_提示文_
ちょき☆ぱたん お気に入り紹介 (chokipatan.com)
第1部 本
健康&エクササイズ
寿命ハック(ブレンボー)
『寿命ハック (新潮新書)』2022/12/19
ニクラス・ブレンボー (著), 野中 香方子 (翻訳)
(感想)
自然界には400年近く生きるサメや、根系が1万4000年以上生き続ける樹木、果ては若返るクラゲまでいます。永年の夢だった「不老不死」は今、いったいどこまで実現可能になっているのか……研究の最先端と未来を分かりやすく解説してくれる本で、主な内容は次の通りです。
プロローグ――若返りの泉
Ⅰ 自然の驚異
第1章 長寿の記録
第2章 太陽とヤシの木と長寿
第3章 過大評価される遺伝子
第4章 不老不死の弱点
Ⅱ 科学者の発見
第5章 あなたを殺さないものは……
第6章 サイズは重要か?
第7章 イースター島の秘密
第8章 すべてを結びつけるもの
第9章 高校で教わる生物学の誤り
第10章 不死への冒険
第11章 ゾンビ細胞とその退治法
第12章 生物時計のねじを巻く
第13章 血液の驚異
第14章 微生物との闘い
第15章 見えるところに隠れる
第16章 長生きするためのデンタルフロス
第17章 免疫の若返り
Ⅲ 役立つアドバイス
第18章 楽しく飢える
第19章 歴史ある習慣を見直す
第20章 カーゴカルトの栄養学
第21章 思索の糧 フード・オブ・ソート
第22章 中世の修道士から現代科学へ
第23章 測定できるものは管理できる
第24章 物質より心
*
「第1章 長寿の記録」では、自然界には、次のように寿命を延ばす巧妙なテクニックを進化させた生物がいることに驚かされました。
1)ストレスにさらされると種子のような休眠状態(芽胞)になるバクテリア。
2)成体の前の状態(ポリプ)に戻るクラゲ(何度でも若返る)
3)不老不死のプラナリアとヒドラ
……なんとプラナリアは「食料が足りなくなると自分を食べる」そうです。重要でない部分から食べ始めて最後は神経系だけになり、好転の兆しがあると体を再構築するのだとか……凄い! 半分に切ると2匹の生きたプラナリアになるだけじゃなかったんですね。

_提供データ_
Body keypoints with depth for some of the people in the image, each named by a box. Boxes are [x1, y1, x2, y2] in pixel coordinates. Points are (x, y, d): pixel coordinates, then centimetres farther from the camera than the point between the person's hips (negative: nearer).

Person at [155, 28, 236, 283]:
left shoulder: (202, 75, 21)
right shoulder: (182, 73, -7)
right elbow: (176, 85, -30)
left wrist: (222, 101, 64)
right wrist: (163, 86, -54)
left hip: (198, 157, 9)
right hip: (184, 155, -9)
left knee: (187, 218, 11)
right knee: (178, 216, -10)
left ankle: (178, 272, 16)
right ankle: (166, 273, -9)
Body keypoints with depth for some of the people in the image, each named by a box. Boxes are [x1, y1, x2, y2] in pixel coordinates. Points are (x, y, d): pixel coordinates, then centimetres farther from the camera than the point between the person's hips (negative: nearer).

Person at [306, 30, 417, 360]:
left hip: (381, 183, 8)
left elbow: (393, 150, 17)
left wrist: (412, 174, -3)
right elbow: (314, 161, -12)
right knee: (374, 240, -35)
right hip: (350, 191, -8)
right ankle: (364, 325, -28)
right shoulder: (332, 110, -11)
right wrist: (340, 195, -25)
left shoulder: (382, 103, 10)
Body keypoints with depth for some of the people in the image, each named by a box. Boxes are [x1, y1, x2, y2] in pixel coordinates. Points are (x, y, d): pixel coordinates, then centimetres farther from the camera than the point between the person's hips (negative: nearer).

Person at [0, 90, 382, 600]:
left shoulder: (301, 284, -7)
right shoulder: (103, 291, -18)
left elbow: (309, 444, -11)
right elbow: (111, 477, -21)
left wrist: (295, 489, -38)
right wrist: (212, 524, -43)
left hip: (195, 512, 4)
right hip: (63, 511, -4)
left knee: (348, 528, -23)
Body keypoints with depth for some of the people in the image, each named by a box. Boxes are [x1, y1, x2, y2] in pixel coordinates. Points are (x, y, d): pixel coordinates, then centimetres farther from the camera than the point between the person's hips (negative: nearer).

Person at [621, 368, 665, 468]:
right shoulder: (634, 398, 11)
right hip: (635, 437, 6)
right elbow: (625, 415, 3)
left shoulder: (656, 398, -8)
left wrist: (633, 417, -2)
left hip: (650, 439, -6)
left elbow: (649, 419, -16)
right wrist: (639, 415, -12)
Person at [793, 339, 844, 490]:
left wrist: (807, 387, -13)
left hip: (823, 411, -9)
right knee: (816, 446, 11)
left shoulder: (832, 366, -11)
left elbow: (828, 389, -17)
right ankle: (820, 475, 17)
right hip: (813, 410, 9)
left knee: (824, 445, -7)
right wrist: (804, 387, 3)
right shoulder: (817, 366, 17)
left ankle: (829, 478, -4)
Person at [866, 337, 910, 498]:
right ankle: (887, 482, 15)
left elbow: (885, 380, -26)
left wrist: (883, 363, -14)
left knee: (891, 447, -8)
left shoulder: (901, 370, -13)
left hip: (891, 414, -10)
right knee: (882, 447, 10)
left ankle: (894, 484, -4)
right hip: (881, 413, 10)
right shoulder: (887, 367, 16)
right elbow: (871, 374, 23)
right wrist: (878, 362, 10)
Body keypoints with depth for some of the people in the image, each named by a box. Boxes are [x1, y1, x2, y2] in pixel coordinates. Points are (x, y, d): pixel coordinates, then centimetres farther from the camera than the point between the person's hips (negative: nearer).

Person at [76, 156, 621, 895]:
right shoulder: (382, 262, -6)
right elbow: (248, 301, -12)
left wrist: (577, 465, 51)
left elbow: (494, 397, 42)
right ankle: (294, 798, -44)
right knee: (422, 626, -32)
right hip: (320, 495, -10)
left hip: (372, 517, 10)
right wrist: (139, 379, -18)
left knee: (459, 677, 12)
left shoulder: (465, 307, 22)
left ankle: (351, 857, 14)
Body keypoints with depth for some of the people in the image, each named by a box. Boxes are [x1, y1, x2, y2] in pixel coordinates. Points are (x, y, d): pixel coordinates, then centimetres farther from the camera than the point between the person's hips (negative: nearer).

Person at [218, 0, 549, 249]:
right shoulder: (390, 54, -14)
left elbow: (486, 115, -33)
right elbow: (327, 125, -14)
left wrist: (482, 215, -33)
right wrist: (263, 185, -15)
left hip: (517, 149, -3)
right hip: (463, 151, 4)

_作業内容_
提示文のうち、「自然界には400年近く生きる」で始まり「第6章 サイズは重要か?」で終わる部分を、両端の語句も含めて一字も変えずに書き写して出力せよ。

_解答_
自然界には400年近く生きるサメや、根系が1万4000年以上生き続ける樹木、果ては若返るクラゲまでいます。永年の夢だった「不老不死」は今、いったいどこまで実現可能になっているのか……研究の最先端と未来を分かりやすく解説してくれる本で、主な内容は次の通りです。
プロローグ――若返りの泉
Ⅰ 自然の驚異
第1章 長寿の記録
第2章 太陽とヤシの木と長寿
第3章 過大評価される遺伝子
第4章 不老不死の弱点
Ⅱ 科学者の発見
第5章 あなたを殺さないものは……
第6章 サイズは重要か?